Not sure if people will have time to group tabs. I suggest Firefox concentrates on maximising memory efficiency.

By grumpycrabuk on 25 Aug 2010

I agree

What s/he said.

By mviracca on 25 Aug 2010

Why not be disciplined, finish off what you're doing and then close down the tab?!

By AdrianB on 25 Aug 2010

I usually open about 15 to 20 tabs, which I want to read through, then close each as I finish with it.

I can't see Panorama being of much use, in the way I work...

By big_D on 25 Aug 2010

Great!

Great for me!

By mcmpro1 on 25 Aug 2010

Add bloat and remove simplicity.

Talk about double standards. Introduce a fancy feature to manage tabs (Which I know I personally won't use) but disable permanently the about:config setting of browser.tabs.tabMinWidth which you could easily adjust so more tabs would fit across your screen and you wouldn't have to scroll.

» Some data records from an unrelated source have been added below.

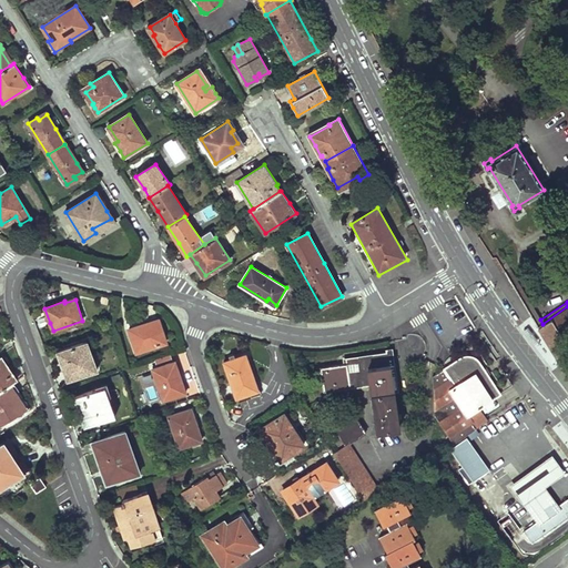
[(540,320),(535,324),(561,366),(567,361),(567,345),(561,334),(567,328),(567,306),(543,324),(540,320)]
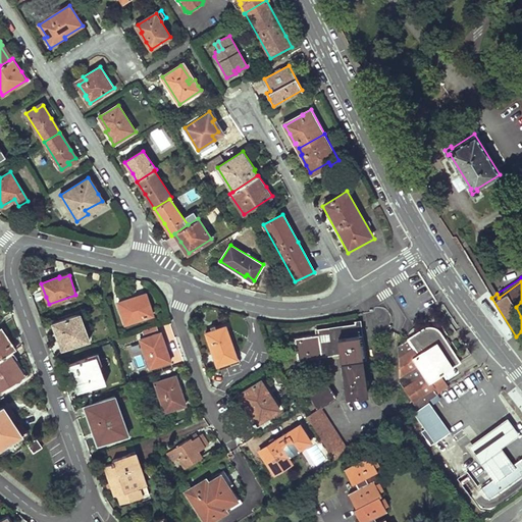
[(119,303),(126,323),(153,315),(147,295),(138,298),(138,297),(128,300),(119,303)]
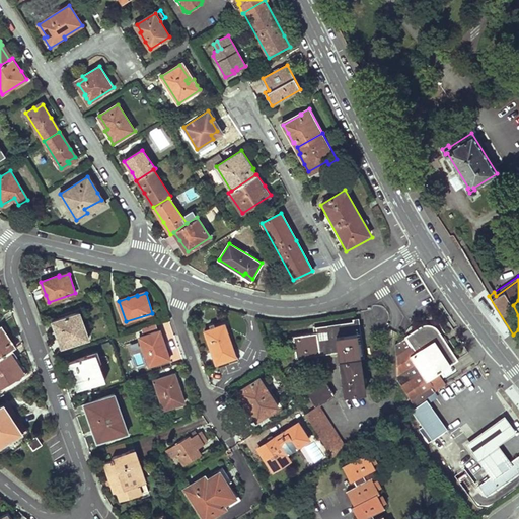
[(80,312),(54,321),(58,335),(62,347),(88,338),(80,312)]
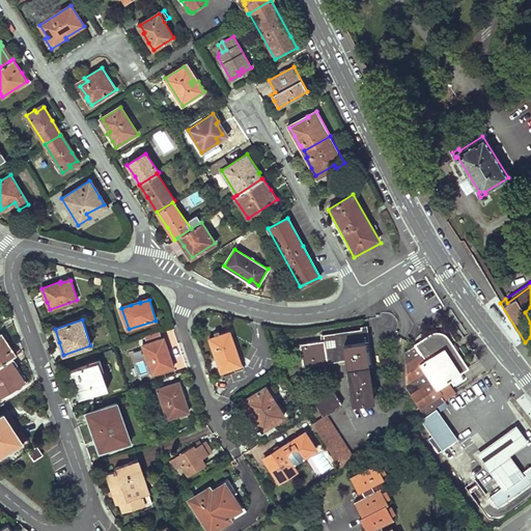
[(365,329),(324,334),(324,340),(298,343),(301,366),(345,360),(351,401),(374,398),(365,329)]
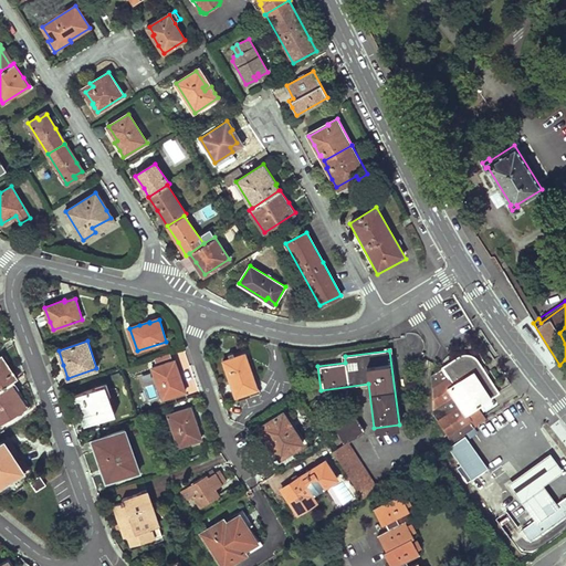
[(257,386),(244,353),(223,360),(236,396),(250,391),(251,394),(260,390),(258,386),(257,386)]
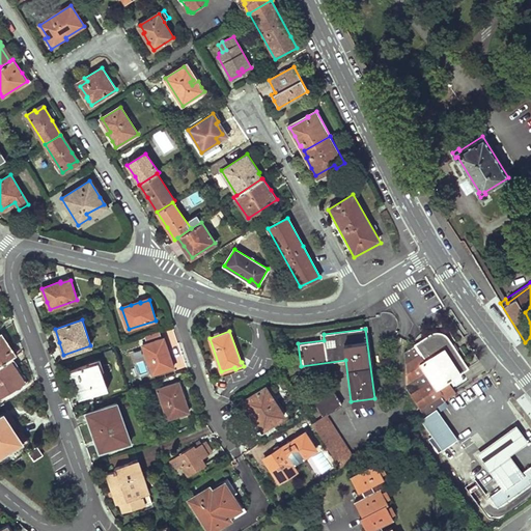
[(468,367),(447,336),(445,335),(442,333),(439,333),(436,333),(431,335),(426,338),(417,344),(406,352),(406,387),(424,415),(445,400),(437,388),(434,384),(440,380),(443,384),(468,367)]
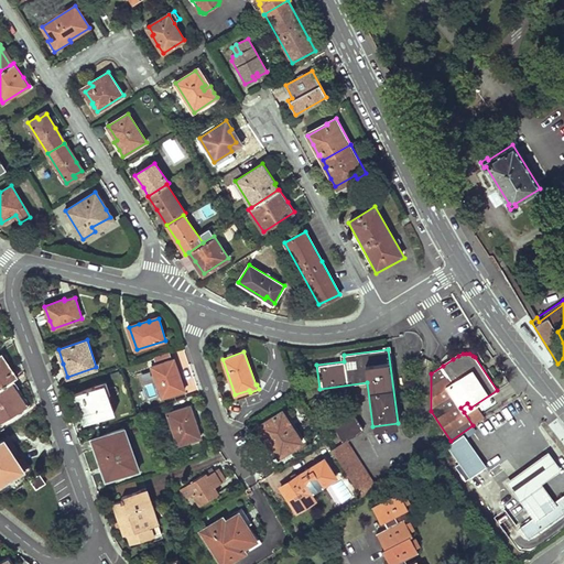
[(1,355),(0,356),(0,388),(10,382),(13,379),(9,372),(12,370),(9,366),(1,355)]
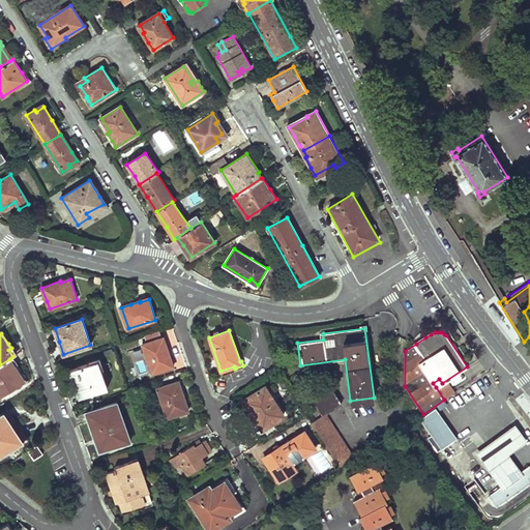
[(170,351),(166,337),(143,345),(152,374),(172,366),(170,360),(168,352),(170,351)]
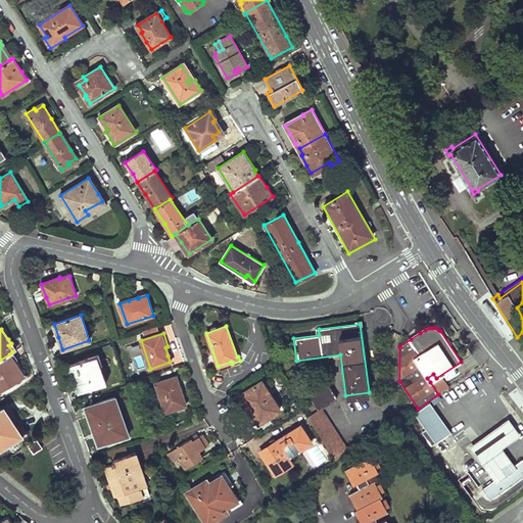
[(9,354),(0,360),(0,389),(1,391),(24,376),(17,367),(9,354)]
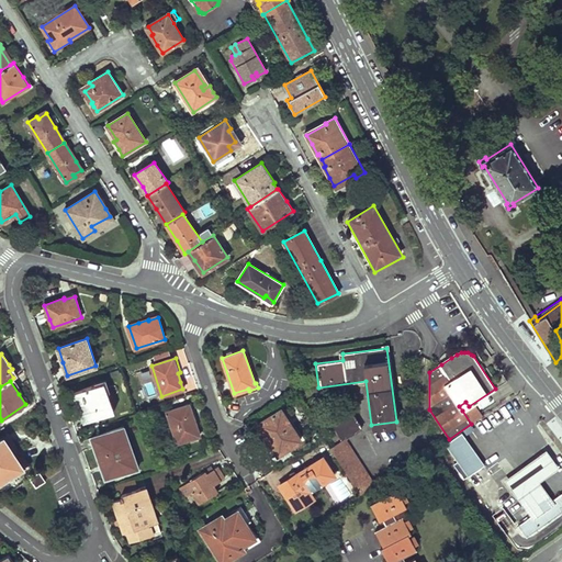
[(153,381),(143,383),(146,400),(156,397),(153,381)]
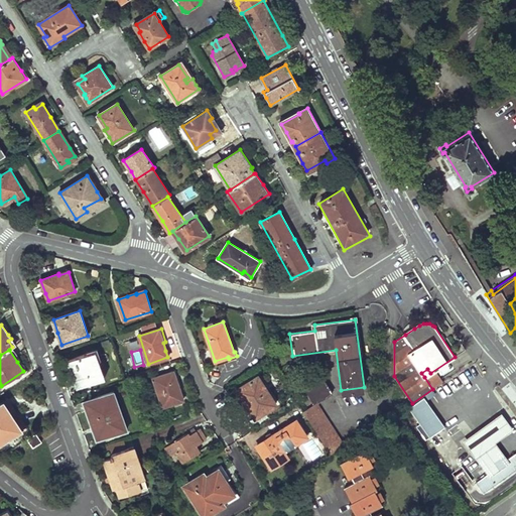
[(105,377),(96,351),(69,360),(74,376),(78,386),(105,377)]
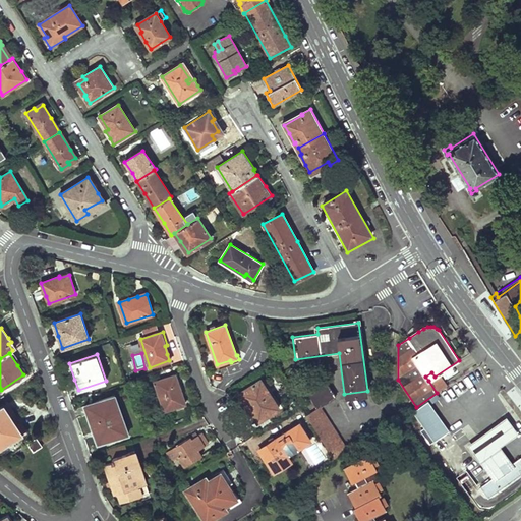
[(448,386),(440,372),(435,377),(431,372),(425,377),(428,381),(437,393),(448,386)]
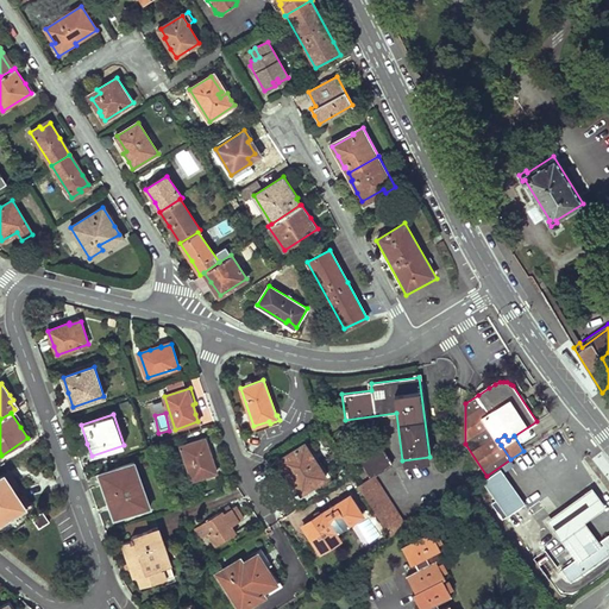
[(213,454),(207,438),(181,447),(193,481),(217,472),(211,456),(213,454)]
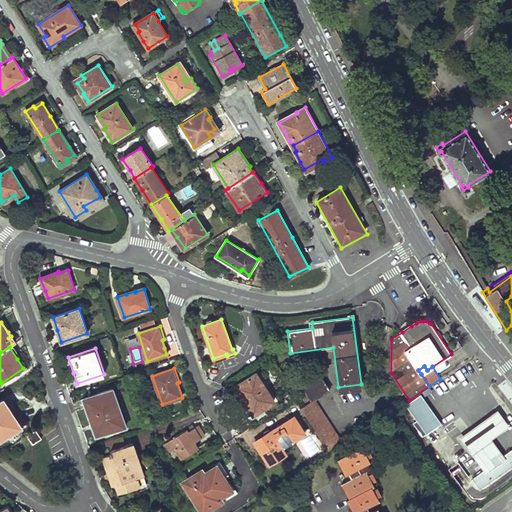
[(274,400),(256,373),(234,387),(245,403),(252,415),(253,414),(257,420),(267,414),(263,407),(274,400)]
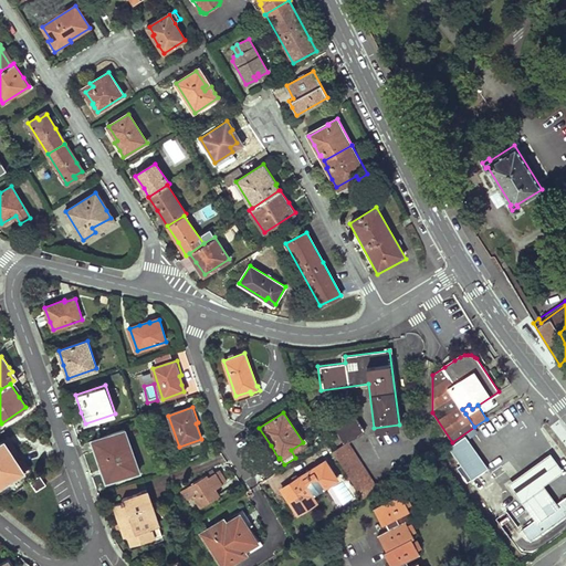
[(365,430),(354,413),(334,427),(344,442),(349,439),(349,440),(365,430)]
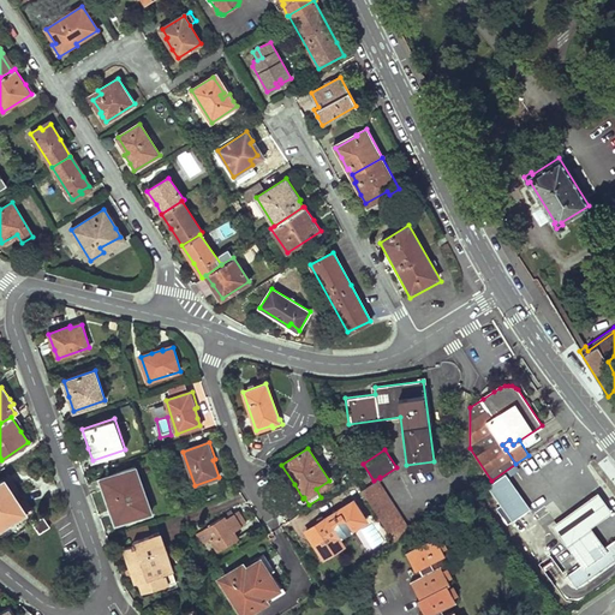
[(363,464),(356,467),(368,485),(374,481),(363,464)]
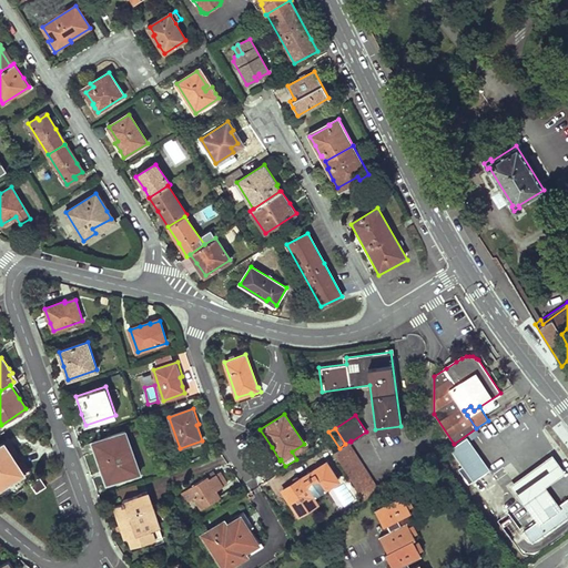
[(140,473),(125,430),(93,442),(102,469),(107,484),(140,473)]
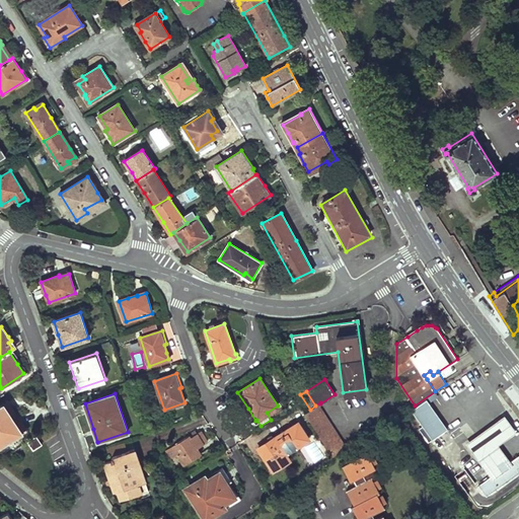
[(447,428),(427,399),(412,411),(432,439),(447,428)]
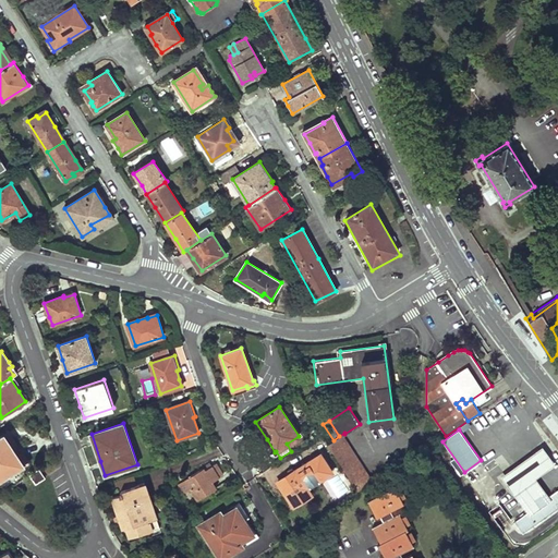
[(16,446),(7,432),(0,436),(0,478),(27,462),(16,446)]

Now I have to create a .css file in the correct directory with code I don't understand to achieve the same effect.

By shmaun on 25 Aug 2010

Tab previews

Tab previews when hovering over the tab with your cursor (as per the windows taskbar) would be more useful - although I wouldn't want to add to the bloat.

By C64C128 on 25 Aug 2010

@shmaun - try tab mix plus?

HAve you tried Tab Mix Plus. I believe that lets you specify tab width, all from a GUI. There's a dev build which is compatible with Firefox 4 beta 4:

http://tmp.garyr.net/forum/viewtopic.php?t=10888

By pbryanw on 25 Aug 2010

Vertical Tab

Built-in vertical tabs (optional or default) is probably the best way forward. Horizontal space is bountiful on the net, not vertical.

By zeevro on 25 Aug 2010

You're kidding, right?

@shmaun
I can't understand why they would do that, what possible reason could they have?

@pbryanw
I'm sure it can but why should I have to install an extension to do something I could already do by changing one number?

Bloody annoying if true.

By mviracca on 25 Aug 2010

Prefer better Memory and Bookmark management

It does seem a trivial issue. I agree with grumpycrabuk and would prefer they controlled the hogging of memory, particularly during downloads.
Also, the sorting and general management of Bookmarks is one area where IE still leads.

By Walsallian on 26 Aug 2010

How is this different to separate windows?

I don't get the point of this. Why not just open a new Firefox window if you want to create a separate browsing context?